[developers] [itsdb] parse big corpus with itsdb

Thu Nov 16 15:40:31 CET 2006

Hi Tim!

On 11/13/06, Timothy Baldwin <tim at csse.unimelb.edu.au> wrote:
> But, you raise an interesting point, Emily, about the correlation between the
> probabilities generated by the parse selection models and the validity of the
> parses, which got me athinking: the way normalisation works in maxent models,
> the larger the number of (inactive) parses, and hence the smaller the
> individual probabilities. Clearly if we standardise the number of parses
> somehow, or alternatively come up with some way of scaling the probabilities
> relative to the number of parses, this isn't a problem. These both strike me
> as hacks, however, and I wonder if the *un*normalised weights from the parse
> selection models would be a better figure of merit. Has anyone looked at this?
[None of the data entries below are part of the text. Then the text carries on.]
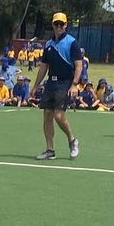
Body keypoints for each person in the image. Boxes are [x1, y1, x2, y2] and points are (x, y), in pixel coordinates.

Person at [30, 13, 81, 160]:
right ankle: (50, 150)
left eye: (61, 24)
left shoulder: (72, 43)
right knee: (47, 115)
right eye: (56, 24)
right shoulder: (48, 44)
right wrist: (35, 86)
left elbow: (79, 65)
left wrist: (74, 85)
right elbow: (43, 67)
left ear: (66, 25)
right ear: (52, 25)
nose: (58, 27)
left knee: (59, 115)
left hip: (65, 83)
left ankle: (72, 140)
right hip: (50, 83)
For end-to-end ranking in LOGON, we often need to compare the scores
of target strings that have been generated from different MRSs (as
produced by transfer). This is a bit tricky since it involves
comparing probabilities of outputs that are conditioned on distinct
inputs. As you point out, the normalization in a conditional maxent
model means that the "size" of a probability is relative to the number
of other competing candidates for the same input. As a temporary
solution in LOGON, we have therefore been using the non-normalized
scores directly, just as you're suggesting (and then combining these
with the corresponding scores from analysis and transfer). But we're
still scratching our heads over this..

Cheers,
-erik